The buyers -- enterprise software provider Symphony Technology II-A and investment capital firm Tennenbaum Capital Partners -- will begin a tender offer by July 14 of $3.30 a share for IRI, or $98.4 million, a 10.7% premium to Friday's closing price of $2.98. IRI shareholders also will be entitled to a pro-rated portion of a 60% pool of any future settlement or judgment in IRI's pending antitrust lawsuit against VNU's ACNielsen Corp.
Symphony and Tennenbaum also have
$350 million lawsuit
IRI is seeking more than $350 million, subject to possible trebling, from ACNielsen and its former owners, Dun & Bradstreet Corp. and IMS. The lawsuit, filed in 1996, is set for trial Sept. 20, 2004. IRI's share price has nearly doubled since a trial date in the case was set in May.
IRI announced in February it had retained William Blair & Co., Chicago, to explore strategic options following the announcement in December that Procter & Gamble Co., the market research firm's biggest client, is moving its U.S. retail sales tracking business to ACNielsen effective July 1.

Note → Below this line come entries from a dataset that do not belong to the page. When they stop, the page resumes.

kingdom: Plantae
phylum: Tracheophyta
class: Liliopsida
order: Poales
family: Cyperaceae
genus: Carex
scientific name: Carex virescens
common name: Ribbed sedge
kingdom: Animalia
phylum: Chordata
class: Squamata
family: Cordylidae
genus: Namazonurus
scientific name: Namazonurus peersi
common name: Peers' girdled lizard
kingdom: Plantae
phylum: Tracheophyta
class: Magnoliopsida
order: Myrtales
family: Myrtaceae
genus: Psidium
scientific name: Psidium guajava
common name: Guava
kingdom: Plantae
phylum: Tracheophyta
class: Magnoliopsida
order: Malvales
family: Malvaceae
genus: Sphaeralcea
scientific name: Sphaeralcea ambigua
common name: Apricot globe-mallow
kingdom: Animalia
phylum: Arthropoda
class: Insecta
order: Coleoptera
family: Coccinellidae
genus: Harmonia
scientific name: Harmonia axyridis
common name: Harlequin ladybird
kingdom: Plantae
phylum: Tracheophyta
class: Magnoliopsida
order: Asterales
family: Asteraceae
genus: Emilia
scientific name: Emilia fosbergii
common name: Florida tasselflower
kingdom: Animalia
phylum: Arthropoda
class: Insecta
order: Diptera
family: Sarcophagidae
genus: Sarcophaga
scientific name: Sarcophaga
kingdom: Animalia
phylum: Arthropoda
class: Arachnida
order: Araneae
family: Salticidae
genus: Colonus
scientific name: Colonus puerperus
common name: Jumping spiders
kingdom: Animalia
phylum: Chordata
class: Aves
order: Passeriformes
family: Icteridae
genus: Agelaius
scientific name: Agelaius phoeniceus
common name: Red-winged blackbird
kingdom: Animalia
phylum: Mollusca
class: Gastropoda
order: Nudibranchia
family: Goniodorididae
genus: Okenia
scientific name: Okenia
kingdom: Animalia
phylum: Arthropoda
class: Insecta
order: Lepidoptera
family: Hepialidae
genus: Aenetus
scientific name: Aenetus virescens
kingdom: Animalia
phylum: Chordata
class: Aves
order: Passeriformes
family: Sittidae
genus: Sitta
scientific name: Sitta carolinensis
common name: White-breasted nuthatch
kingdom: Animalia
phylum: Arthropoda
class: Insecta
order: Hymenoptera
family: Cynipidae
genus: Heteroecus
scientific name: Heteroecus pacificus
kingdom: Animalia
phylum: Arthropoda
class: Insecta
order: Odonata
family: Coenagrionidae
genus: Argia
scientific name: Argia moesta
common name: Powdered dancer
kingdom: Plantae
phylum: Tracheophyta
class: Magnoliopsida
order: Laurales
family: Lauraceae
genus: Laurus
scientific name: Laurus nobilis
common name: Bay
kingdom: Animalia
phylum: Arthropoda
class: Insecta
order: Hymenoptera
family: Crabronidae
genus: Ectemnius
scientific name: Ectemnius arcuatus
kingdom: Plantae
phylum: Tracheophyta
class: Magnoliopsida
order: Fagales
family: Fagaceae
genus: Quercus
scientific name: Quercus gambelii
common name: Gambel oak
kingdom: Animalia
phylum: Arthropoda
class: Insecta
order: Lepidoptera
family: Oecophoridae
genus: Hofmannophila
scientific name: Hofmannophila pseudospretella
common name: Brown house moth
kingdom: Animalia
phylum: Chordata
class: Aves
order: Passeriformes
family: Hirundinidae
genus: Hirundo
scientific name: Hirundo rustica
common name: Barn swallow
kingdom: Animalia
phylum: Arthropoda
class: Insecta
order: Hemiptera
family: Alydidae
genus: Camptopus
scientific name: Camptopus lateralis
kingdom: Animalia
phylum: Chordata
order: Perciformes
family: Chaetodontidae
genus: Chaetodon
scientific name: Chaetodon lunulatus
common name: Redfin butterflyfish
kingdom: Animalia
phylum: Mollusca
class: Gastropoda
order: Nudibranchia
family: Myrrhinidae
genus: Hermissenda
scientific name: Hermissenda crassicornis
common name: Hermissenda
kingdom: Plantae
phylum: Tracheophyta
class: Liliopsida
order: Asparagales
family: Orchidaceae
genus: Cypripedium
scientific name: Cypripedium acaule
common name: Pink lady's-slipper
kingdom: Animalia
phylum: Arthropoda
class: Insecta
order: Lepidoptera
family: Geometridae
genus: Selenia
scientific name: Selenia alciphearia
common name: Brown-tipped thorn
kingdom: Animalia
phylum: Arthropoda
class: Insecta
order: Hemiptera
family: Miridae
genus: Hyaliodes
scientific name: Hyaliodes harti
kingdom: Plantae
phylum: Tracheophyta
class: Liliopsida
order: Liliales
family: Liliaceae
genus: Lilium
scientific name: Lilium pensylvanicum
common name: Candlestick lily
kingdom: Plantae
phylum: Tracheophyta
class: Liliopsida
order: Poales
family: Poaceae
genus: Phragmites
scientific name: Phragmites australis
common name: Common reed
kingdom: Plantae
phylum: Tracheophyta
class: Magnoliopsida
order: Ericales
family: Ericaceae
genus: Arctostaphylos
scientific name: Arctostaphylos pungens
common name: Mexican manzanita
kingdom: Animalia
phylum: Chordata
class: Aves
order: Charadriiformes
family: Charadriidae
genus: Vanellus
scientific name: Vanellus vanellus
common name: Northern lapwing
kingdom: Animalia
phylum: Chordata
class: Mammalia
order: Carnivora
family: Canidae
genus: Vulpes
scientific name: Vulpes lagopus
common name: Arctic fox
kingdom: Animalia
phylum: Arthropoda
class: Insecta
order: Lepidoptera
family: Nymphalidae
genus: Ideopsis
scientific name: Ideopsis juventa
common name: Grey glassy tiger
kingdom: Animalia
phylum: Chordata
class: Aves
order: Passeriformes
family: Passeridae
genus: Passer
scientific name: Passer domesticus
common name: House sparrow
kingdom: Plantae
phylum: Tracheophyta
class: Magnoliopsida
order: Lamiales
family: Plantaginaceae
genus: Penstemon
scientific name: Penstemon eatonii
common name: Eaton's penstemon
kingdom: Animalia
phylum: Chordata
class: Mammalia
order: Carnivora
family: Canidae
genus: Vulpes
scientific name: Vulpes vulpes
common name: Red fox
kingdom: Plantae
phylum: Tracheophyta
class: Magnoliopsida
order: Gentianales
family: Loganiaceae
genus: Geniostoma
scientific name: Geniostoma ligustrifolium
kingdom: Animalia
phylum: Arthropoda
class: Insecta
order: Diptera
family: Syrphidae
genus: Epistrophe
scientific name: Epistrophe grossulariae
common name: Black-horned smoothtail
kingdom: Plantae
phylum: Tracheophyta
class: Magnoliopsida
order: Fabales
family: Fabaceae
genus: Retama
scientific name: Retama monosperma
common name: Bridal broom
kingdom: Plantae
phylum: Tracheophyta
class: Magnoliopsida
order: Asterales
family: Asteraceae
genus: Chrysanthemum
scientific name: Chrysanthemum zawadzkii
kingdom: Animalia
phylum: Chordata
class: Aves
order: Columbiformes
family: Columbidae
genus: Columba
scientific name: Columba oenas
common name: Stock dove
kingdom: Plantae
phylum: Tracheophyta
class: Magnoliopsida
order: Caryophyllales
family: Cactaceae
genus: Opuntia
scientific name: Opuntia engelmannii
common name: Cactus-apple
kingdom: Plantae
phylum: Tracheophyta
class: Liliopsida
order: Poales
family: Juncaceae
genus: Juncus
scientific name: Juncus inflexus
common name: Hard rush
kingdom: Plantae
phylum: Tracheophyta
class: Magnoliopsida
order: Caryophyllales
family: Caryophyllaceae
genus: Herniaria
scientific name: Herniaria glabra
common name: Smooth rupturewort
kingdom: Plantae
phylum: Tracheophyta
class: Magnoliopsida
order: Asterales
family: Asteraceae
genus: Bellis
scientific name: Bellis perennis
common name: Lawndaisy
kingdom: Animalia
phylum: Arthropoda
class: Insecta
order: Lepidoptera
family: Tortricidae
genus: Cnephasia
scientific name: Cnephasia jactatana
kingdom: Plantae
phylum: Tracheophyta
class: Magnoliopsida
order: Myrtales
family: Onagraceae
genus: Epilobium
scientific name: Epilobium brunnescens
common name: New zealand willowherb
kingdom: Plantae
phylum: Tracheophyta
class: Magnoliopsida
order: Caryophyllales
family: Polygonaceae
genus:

IRI lost nearly two-thirds of its stock value after that announcement, bottoming out at $1.02 in March. But the acquisition comes in well below the stock's 52-week high of $9.08 set last July 1.
A hedge fund controlled by Chapman Capital in February announced it had obtained more than 5% of IRI shares, whose managing partner Robert L. Chapman called on IRI's board to either sell the company or fire Chairman-CEO Joseph Durrett. Mr. Chapman later reduced his fund's holdings below 5% after IRI announced it had retained William Blair.
"Symphony and Tennenbaum have considerable financial resources, strategic and operational capabilities, and technical expertise," Mr. Durrett said in a prepared statement.
"This transaction has the potential to change the competitive dynamics of this industry," Michael E. Tennenbaum, managing general partner of Tennenbaum Capital Partners said in the statement, adding that he's looking to do more such deals in conjunction with Symphony.